▶ Work item
Copy the records below word for word, keeping every line and value unchanged.

▶ Data entries
• • • • •
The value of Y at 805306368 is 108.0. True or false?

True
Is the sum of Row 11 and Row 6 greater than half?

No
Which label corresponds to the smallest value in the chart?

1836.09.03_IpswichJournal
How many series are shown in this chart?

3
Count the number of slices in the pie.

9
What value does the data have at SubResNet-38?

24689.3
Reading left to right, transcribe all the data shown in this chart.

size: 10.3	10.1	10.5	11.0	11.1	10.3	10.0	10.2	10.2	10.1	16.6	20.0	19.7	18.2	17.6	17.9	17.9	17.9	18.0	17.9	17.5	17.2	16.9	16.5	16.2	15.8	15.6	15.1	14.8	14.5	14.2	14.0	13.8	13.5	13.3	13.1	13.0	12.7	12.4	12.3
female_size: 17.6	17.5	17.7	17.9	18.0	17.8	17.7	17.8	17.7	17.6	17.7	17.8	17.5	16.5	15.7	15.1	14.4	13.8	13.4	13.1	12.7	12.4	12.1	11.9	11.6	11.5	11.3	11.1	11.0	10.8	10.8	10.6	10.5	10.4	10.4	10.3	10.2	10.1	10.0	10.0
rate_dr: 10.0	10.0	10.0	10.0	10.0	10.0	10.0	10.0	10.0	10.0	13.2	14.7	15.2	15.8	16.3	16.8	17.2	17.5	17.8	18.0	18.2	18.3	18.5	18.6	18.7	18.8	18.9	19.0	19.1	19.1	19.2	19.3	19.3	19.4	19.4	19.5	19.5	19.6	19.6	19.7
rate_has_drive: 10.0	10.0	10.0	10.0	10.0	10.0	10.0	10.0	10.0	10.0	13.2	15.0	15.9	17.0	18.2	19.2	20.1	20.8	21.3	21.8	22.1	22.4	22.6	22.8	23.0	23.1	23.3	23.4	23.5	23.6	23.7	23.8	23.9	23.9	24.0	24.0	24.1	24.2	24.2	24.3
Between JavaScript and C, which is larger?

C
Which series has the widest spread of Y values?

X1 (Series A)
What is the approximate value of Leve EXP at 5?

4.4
• • • • •
▶ Written solution
The value of Y at 805306368 is 108.0. True or false?

True
Is the sum of Row 11 and Row 6 greater than half?

No
Which label corresponds to the smallest value in the chart?

1836.09.03_IpswichJournal
How many series are shown in this chart?

3
Count the number of slices in the pie.

9
What value does the data have at SubResNet-38?

24689.3
Reading left to right, transcribe all the data shown in this chart.

size: 10.3	10.1	10.5	11.0	11.1	10.3	10.0	10.2	10.2	10.1	16.6	20.0	19.7	18.2	17.6	17.9	17.9	17.9	18.0	17.9	17.5	17.2	16.9	16.5	16.2	15.8	15.6	15.1	14.8	14.5	14.2	14.0	13.8	13.5	13.3	13.1	13.0	12.7	12.4	12.3
female_size: 17.6	17.5	17.7	17.9	18.0	17.8	17.7	17.8	17.7	17.6	17.7	17.8	17.5	16.5	15.7	15.1	14.4	13.8	13.4	13.1	12.7	12.4	12.1	11.9	11.6	11.5	11.3	11.1	11.0	10.8	10.8	10.6	10.5	10.4	10.4	10.3	10.2	10.1	10.0	10.0
rate_dr: 10.0	10.0	10.0	10.0	10.0	10.0	10.0	10.0	10.0	10.0	13.2	14.7	15.2	15.8	16.3	16.8	17.2	17.5	17.8	18.0	18.2	18.3	18.5	18.6	18.7	18.8	18.9	19.0	19.1	19.1	19.2	19.3	19.3	19.4	19.4	19.5	19.5	19.6	19.6	19.7
rate_has_drive: 10.0	10.0	10.0	10.0	10.0	10.0	10.0	10.0	10.0	10.0	13.2	15.0	15.9	17.0	18.2	19.2	20.1	20.8	21.3	21.8	22.1	22.4	22.6	22.8	23.0	23.1	23.3	23.4	23.5	23.6	23.7	23.8	23.9	23.9	24.0	24.0	24.1	24.2	24.2	24.3
Between JavaScript and C, which is larger?

C
Which series has the widest spread of Y values?

X1 (Series A)
What is the approximate value of Leve EXP at 5?

4.4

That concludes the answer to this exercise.